Environmental Costs of Fossil Fuels : A Rapid Assessment Method with Application to Six Cities(World Bank, Washington, DC, 2000-10) Lvovsky, Kseniya ; Hughes, Gordon ; Maddison, David ; Ostro, Bart ; Pearce, DavidAmong the key external effects of fossil fuel contribution are urban air pollution, and changes in global climate. A study of six cities in developing countries, and transition economies estimates the magnitude of these effects, and, examines how various fuels, and pollution sources contribute to health damages, and other environmental costs. The study develops a simple, but robust method for rapid assessment of these damages.
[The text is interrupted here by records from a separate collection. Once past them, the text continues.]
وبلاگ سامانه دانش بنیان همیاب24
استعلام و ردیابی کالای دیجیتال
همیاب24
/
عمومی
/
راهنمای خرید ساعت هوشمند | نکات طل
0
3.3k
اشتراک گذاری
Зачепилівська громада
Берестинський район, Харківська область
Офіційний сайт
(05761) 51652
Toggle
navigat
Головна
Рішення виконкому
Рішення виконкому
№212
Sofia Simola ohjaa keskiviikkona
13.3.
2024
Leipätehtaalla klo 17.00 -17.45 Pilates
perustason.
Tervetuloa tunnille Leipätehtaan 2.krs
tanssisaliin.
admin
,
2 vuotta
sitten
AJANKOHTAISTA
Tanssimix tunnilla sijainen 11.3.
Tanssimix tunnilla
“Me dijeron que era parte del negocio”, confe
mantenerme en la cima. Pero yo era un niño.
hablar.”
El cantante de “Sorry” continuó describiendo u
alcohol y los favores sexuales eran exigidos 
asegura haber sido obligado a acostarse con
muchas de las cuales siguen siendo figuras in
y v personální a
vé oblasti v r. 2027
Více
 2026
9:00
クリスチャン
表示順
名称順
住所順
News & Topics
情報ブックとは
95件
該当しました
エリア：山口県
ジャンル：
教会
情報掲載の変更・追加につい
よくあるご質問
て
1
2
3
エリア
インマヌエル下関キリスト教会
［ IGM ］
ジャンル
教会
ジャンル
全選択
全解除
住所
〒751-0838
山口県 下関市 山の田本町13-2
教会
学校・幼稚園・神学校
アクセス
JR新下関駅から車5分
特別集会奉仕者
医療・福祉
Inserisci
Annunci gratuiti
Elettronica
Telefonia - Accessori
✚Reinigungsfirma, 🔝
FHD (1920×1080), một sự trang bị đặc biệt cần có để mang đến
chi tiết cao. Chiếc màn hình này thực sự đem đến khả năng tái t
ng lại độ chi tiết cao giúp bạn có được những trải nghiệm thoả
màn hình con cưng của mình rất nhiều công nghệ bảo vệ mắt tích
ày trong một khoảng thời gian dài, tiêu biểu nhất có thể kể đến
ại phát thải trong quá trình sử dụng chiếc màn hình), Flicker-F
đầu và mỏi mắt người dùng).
By linking the damage to a particular fuel use, or pollution source, the method makes possible cost-benefit analysis of pollution abatement measures. The findings show very high levels of environmental damage, and reveal large sectoral differences. By far the greatest share of the total damage, is that to human health, from exposure to ambient particulates, caused mainly by small pollution sources, such as vehicles, and household stoves. Large industries, and power plants account for a smaller proportion of health damage, but are the major contributors to carbon dioxide emissions, which have an impact on global climate. The complex relationships between pollution sources, and environmental effects, highlight the need for a skillful mix of policy instruments, built on rigorous analysis. The damage assessment method proposed herein, provides a useful analytical tool, to be easily applied to other urban areas.